Prediction of Nephropathy in Type 2 Diabetes: An Analysis of the ACCORD Trial Applying Machine Learning Techniques.

Pubmed ID: 31112000

Pubmed Central ID: PMC6742939

Journal: Clinical and translational science

Publication Date: Sept. 1, 2019

Affiliation: Department of Pharmaceutical Sciences, School of Pharmacy and Pharmaceutical Sciences, State University of New York at Buffalo, Buffalo, New York, USA.
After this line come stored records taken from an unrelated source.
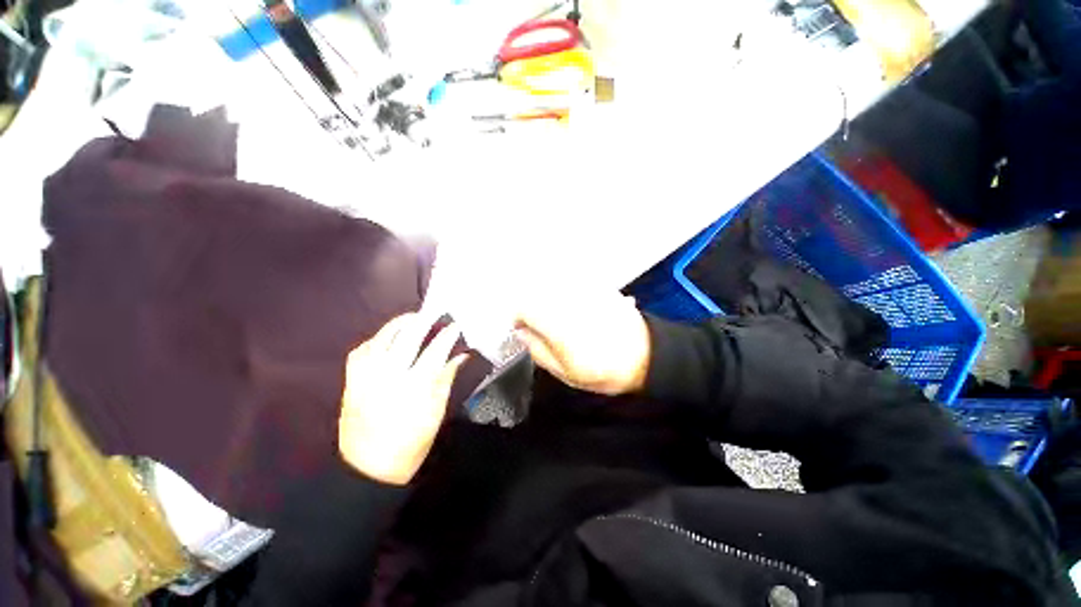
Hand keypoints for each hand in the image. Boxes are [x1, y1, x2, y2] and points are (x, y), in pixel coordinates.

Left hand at [339, 314, 468, 484]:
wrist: (368, 470)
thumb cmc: (410, 444)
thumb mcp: (436, 413)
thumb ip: (446, 379)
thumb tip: (461, 355)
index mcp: (414, 387)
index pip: (435, 351)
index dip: (447, 334)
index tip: (456, 325)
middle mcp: (388, 377)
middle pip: (407, 338)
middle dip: (423, 320)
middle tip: (435, 313)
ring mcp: (366, 378)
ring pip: (381, 339)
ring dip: (398, 325)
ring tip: (412, 319)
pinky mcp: (351, 382)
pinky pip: (360, 352)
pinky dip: (375, 340)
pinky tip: (386, 338)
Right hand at [514, 292, 650, 395]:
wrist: (645, 356)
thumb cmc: (603, 370)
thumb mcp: (565, 373)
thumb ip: (539, 351)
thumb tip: (523, 333)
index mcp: (556, 323)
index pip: (523, 308)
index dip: (517, 318)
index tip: (522, 329)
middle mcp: (567, 300)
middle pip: (535, 291)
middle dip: (530, 306)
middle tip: (536, 324)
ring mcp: (582, 290)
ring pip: (551, 282)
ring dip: (545, 295)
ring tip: (554, 315)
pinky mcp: (595, 285)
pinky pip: (569, 279)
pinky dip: (562, 287)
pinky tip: (570, 304)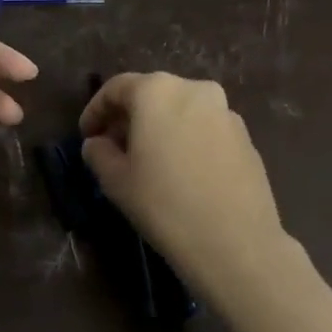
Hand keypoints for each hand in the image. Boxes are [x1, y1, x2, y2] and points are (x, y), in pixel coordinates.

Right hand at [79, 72, 293, 303]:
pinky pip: (204, 129)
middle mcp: (194, 90)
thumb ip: (98, 152)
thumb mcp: (115, 181)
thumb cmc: (164, 205)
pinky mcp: (245, 137)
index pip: (116, 88)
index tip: (86, 136)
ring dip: (159, 128)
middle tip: (113, 147)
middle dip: (128, 118)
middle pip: (151, 94)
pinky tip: (180, 172)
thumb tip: (97, 143)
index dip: (95, 111)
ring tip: (147, 161)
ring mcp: (225, 112)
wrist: (236, 243)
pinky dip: (185, 140)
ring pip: (180, 111)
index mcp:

Link: https://www.ncbi.nlm.nih.gov/pmc/articles/PMC6742939/pdf/CTS-12-519.pdf?link_time=2024-04-20_09:13:24.157658

MeSH Terms: Humans, Male, Female, Risk Factors, Models, Theoretical, Middle Aged, ROC Curve, Incidence, Sensitivity and Specificity, Diabetic Nephropathies, Diabetes Mellitus, Type 2, Biomarkers, Data Mining, Machine Learning

Authors: Rodriguez-Romero V, Bergstrom RF, Decker BS, Lahu G, Vakilynejad M, Bies RR

Cite As: Rodriguez-Romero V, Bergstrom RF, Decker BS, Lahu G, Vakilynejad M, Bies RR. Prediction of Nephropathy in Type 2 Diabetes: An Analysis of the ACCORD Trial Applying Machine Learning Techniques. Clin Transl Sci 2019 Sep;12(5):519-528. Epub 2019 May 31.

Studies:

Abstract

Applying data mining and machine learning (ML) techniques to clinical data might identify predictive biomarkers for diabetic nephropathy (DN), a common complication of type 2 diabetes mellitus (T2DM). A retrospective analysis of the Action to Control Cardiovascular Risk in Diabetes (ACCORD) trial was intended to identify such factors using ML. The longitudinal data were stratified by time after patient enrollment to differentiate early and late predictors. Our results showed that Random Forest and Simple Logistic Regression methods exhibited the best performance among the evaluated algorithms. Baseline values for glomerular filtration rate (GFR), urinary creatinine, urinary albumin, potassium, cholesterol, low-density lipoprotein, and urinary albumin to creatinine ratio were identified as DN predictors. Early predictors were the baseline values of GFR, systolic blood pressure, as well as fasting plasma glucose (FPG) and potassium at month 4. Changes per year in GFR, FPG, and triglycerides were recognized as predictors of late development. In conclusion, ML-based methods successfully identified predictive factors for DN among patients with T2DM.